O grande capital financeiro está a pôr-se a salvo

Rivalidades
Por Jorge Cadima
Fonte: Avante!
 
 
A crise dos centros mundiais do capitalismo agrava-se rapidamente. O desastre que se avizinha, e a incapacidade do imperialismo o evitar, acirra todas as contradições e rivalidades, num «jogo do empurra» de consequências imprevisíveis.



A zona euro está à beira da explosão, com a grande finança anglo-saxónica à espreita. A economia grega afunda-se após um ano de pilhagem da Troika, e a Grécia tem hoje a mais baixa notação das agências de rating para qualquer país do mundo (Bloomberg, 19/6). A banca inglesa foge da zona euro (Telegraph, 18/6). Cresce a notável contestação nas ruas do povo grego. No início de Junho o Ministro das Finanças alemão escreveu à Troika «advertindo para uma possível bancarrota da Grécia e admitindo que o actual plano de resgate fracassou. Como alternativa, apela para uma reestruturação de facto» (Der Spiegel, 8/6). A proposta de Schäuble envolveria um pequeno sacrifício para a banca privada: aos «investidores» seria «pedido que trocassem todos os títulos de dívida grega na sua posse por outros cujos prazos seriam alargados em sete anos. Os investidores receberiam o seu dinheiro mais tarde, mas recebê-lo-iam na totalidade». Em contrapartida, seriam intensificadas as privatizações, como por exemplo a empresa energética grega DEI «que teve lucros de 950 milhões de euros em 2010» (Spiegel, 7/6). O Ministro das Finanças irlandês aproveitou para «reavivar um pedido que alguns dos principais detentores de títulos [de dívida irlandesa] aceitassem perdas, a fim de minorar os custos do resgate da banca irlandesa» (Financial Times, 16/6), no qual o governo já injectou 34,7 mil milhões de euros (Bloomberg, 16/6).

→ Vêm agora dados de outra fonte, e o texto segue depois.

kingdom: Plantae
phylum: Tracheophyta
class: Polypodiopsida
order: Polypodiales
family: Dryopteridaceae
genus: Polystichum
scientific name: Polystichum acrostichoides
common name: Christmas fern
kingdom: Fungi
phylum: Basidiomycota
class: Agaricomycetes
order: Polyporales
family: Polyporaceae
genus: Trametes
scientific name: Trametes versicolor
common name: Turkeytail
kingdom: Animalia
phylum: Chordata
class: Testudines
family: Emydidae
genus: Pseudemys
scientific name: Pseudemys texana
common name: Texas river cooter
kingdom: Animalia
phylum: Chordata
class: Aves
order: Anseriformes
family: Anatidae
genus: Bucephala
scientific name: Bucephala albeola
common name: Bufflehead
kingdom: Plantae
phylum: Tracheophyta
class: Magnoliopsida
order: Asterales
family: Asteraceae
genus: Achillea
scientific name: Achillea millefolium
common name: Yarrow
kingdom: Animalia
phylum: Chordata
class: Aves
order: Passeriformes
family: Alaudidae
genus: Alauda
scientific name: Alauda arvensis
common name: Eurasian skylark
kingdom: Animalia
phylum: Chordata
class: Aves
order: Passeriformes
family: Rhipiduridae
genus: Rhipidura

Estas propostas desencadearam uma tempestade furiosa. O chefe da eurozona, Jean-Claude Juncker, afirmou que «impôr prejuízos aos investidores poderia desencadear uma versão europeia do colapso bancário da Lehman Brothers […] A proposta alemã é perigosa» (Guardian, 17/6). Mostrando quem realmente manda, acrescentou: «se fizermos algo que seja rejeitado pelo BCE, pelas agências de rating e portanto pelos mercados financeiros, arriscamo-nos a incendiar a zona euro» (Bloomberg, 19/6). A Ministra das Finanças francesa Lagarde concordou. Zapatero «espera que os investidores contribuam de forma voluntária» (Bloomberg, 19/6). O vice-presidente do BCE Vítor Constâncio, que enquanto Presidente do Banco de Portugal ganhava 250 mil euros por ano, mais do dobro do seu congénere dos EUA (ionline, 21/5/09), repetiu: «somos contra qualquer tipo de incumprimento com 'corte de cabelo'» (Spiegel, 16/6), o que em linguagem de gente quer dizer que não se pode exigir um único euro aos banqueiros. Os cortes de cabelo aceitáveis para Constâncio são os dos trabalhadores, a quem quis sempre baixar os salários. O novo patrão americano do FMI (Lipsky) ameaçou cortar os financiamentos (Guardian, 17/6). Sarkozy foi mais longe, ameaçando que «sem o euro não há Europa e sem Europa não é possível a paz e a segurança» (BBC, 17/6). A Alemanha recuou. Falta saber até que ponto é que a corda entre o colosso da Europa capitalista e os seus directos competidores na zona euro pode esticar. A imprensa anglo-saxónica repete apelos para que a Alemanha saia do euro (Telegraph, 18/6). Mas os EUA são uma bomba-relógio ainda maior que a zona euro.

O Der Spiegel (8/6) levanta a ponta do véu de tanta resistência: «se se quer obrigar o sector privado a custear uma parte dos resgates, tal terá de acontecer dentro em breve. […] Já hoje um montante considerável da dívida da Grécia foi transferida para o público. […] Mais cedo ou mais tarde, os investidores privados ter-se-ão despojado totalmente dos seus investimentos de alto risco na Grécia». É este o verdadeiro objectivo dos «planos de resgate» da Troika. Resgate para a banca, afundamento para os povos e os países. É para aqui que vai o dinheiro dos nossos salários e reformas. O grande capital financeiro está a pôr-se a salvo, antes do inevitável colapso que gerou. Hoje, lutar é a única alternativa ao desastre para o qual o capitalismo «triunfante» nos conduziu. Ou o capital financeiro, ou os povos. Há cada vez menos alternativas de compromisso.